Biasanya pria itu akan merasa kesal jika ia sampai melupakan sesuatu, tapi kali ini Zakki justru merasa bersyukur karena ia lupa membawa masuk kue yang sudah dibelinya. Ia jadi memiliki alasan untuk menghindari pembicaraan yang menyangkut dirinya dan Adiva.
Zakki langsung membawa beberapa kotak kue di tangannya ke dapur, bermaksud menyerahkan kue tersebut kepada pembantu di rumah itu, untuk segera dihidangkan ke depan.
Tapi ternyata, di dapur sudah ada Jamila dan Adiva yang menunggunya. Kedua gadis itu sedang menyiapkan teh hangat dan beberapa gelas baru.
Zakki melirik sekilas ke arah dua gadis tersebut, lalu meletakkan kota kue di tangannya ke atas meja.
"Bunda yang memintaku untuk membuat teh hangat, Mas. Katanya sebentar lagi akan ada tamu yang datang," terang Adiva tidak ingin jika Zakki salah paham dengan kehadirannya di dapur.
"Terima kasih sudah mau membantu," sahut Zaki dengan tulus, serayak mengeluarkan beberapa kotak kue dari dalam plastik.
"Apa tehnya sudah siap? Kalau sudah, biar saya yang membawa ke depan," tanya Zakki kemudian.
"Sudah, Mas Zakki, ini sudah siap." Kali ini, Jamila yang menyahut dengan cepat.
" Tolong susun kuenya di atas piring ya, nanti biar saya yang bawa," ucap Zakki sambil meraih nampan berisi gelas minuman.
"Baik, Mas," sahut Adiva sambil mengangguk.
"Cie ... disuruh nyusun kue," goda Jamila sambil menyenggol bahu Adiva, setelah Zaki meninggalkan dapur.
"Apaan sih, Mil ... Ya Allah," ucap Adiva sambil menyembunyikan wajahnya yang sudah merona.
"Tahu nggak Mbak, Mas Zakki itu sepertinya malu tapi mau," ucap Adiva setengah berbisik.
"Tau dari mana kamu?" tanya Adiva sambil mulai sibuk menyusun kue-kue di atas piring.
"Ya tahulah, aku ini kan ahli membaca gestur tubuh seseorang," seloroh Jamila dengan santainya.
"Kamu ini ...."
Jamilah hanya tersenyum lebar saat melihat reaksi Adiva, yang terlihat kesal kepadanya.
Tidak lama kemudian, Zakki muncul dengan membawa beberapa gelas dan piring kotor bekas makanan, lalu meletakkannya di dekat wastafel cuci piring.
"Mas Zakki, itu lehernya Kenapa merah?" tanya Jamila yang tiba-tiba saja sudah berdiri di samping Zakki, sambil menunjuk ke arah leher pria tersebut.
Wanita itu bermaksud untuk mencuci piring dan gelas kotor yang dibawa oleh Zakki, namun tanpa sengaja melihat bercak merah di leher pria tampan itu.
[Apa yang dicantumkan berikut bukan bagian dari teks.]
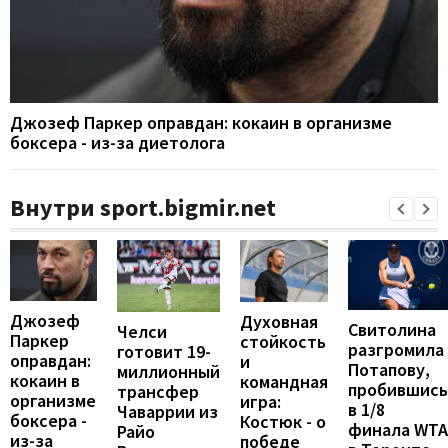
Джозеф Паркер оправдан: кокаин в организме
боксера - из-за диетолога
Внутри sport.bigmir.net
Джозеф
Духовная
Свитолина
Челси
Паркер
стойкость
разгромила
готовит 19-
оправдан:
и
Потапову,
миллионный
кокаин в
командная
пробившись
трансфер
организме
игра:
в 1/8
Чаваррии из
боксера -
Костюк - о
финала WTA
Райо
из-за
победе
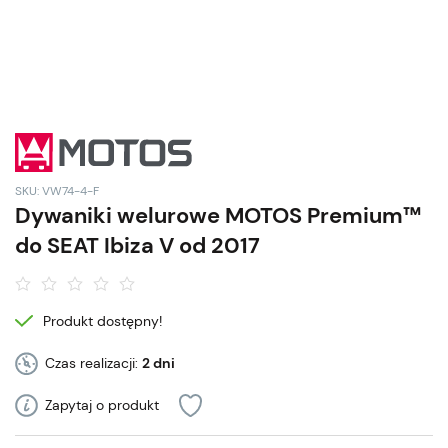
SKU: VW74-4-F
Dywaniki welurowe MOTOS Premium™
do SEAT Ibiza V od 2017
Produkt dostępny!
Czas realizacji:
2 dni
Zapytaj o produkt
"Merah?" beo Zakki seraya menggaruk bagian leher yang ditunjuk oleh Jamila.
Beberapa detik kemudian Zakki tersenyum sendiri. Zakki baru ingat, jika tadi pagi ia menciumi lehernya Nayyara sampai meninggalkan bekas merah di leher wanita itu.
Dan Nayyara pun melakukan hal sama kepadanya. Tidak disangka ciuman wanita itu juga meninggalkan bekas merah di lehernya.
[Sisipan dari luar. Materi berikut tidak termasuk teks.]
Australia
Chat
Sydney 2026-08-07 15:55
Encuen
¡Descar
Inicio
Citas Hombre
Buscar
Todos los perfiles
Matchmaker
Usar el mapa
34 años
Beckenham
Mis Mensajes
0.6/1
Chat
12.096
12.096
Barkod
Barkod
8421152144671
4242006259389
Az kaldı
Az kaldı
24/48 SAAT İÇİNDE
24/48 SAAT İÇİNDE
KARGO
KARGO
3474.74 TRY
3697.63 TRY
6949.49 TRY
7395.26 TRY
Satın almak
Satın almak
"Apa mungkin bekas gigitan nyamuk?" tebak Jamila dengan polosnya.
"Bukankah kalau digigit semut juga akan meninggalkan bekas merah di tubuh kita?" Zakki justru balas bertanya.
"Ha ... itu bisa juga," sahut Jamila dengan antusias.
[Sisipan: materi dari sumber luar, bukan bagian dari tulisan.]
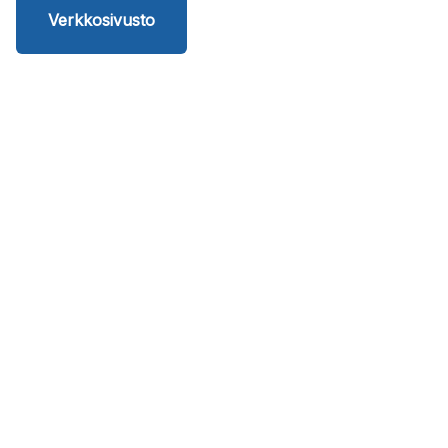
Verkkosivusto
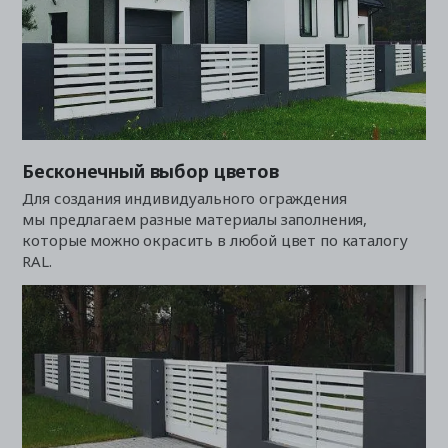
Бесконечный выбор цветов
Для создания индивидуального ограждения
мы предлагаем разные материалы заполнения,
которые можно окрасить в любой цвет по каталогу
RAL.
Adiva hanya diam menyimak, sebenarnya ia sangat penasaran dengan tanda merah di leher Zakki yang di sebutkan Jamila, tapi ia terlalu malu untuk ikut melihat, memastikannya.
"Saya ke atas sebentar ya, tolong kamu saja yang hidangkan kuenya ke depan," ucap Zakki menatap Adiva.
"I-iya, Mas, nanti saya bawa ke depan," sahut Adiva gugup, saat tanpa sengaja pandangan mereka bertemu.
"Terima kasih," ucap Zakki, lalu mengayunkan langkahnya menuju tangga ke lantai atas, dengan senyum menghiasi wajahnya.
"Ah ... Nayyara, Mas jadi kangen sama kamu, sayang," ucap Zakki dalam hati sambil terus mengusap tanda merah di lehernya.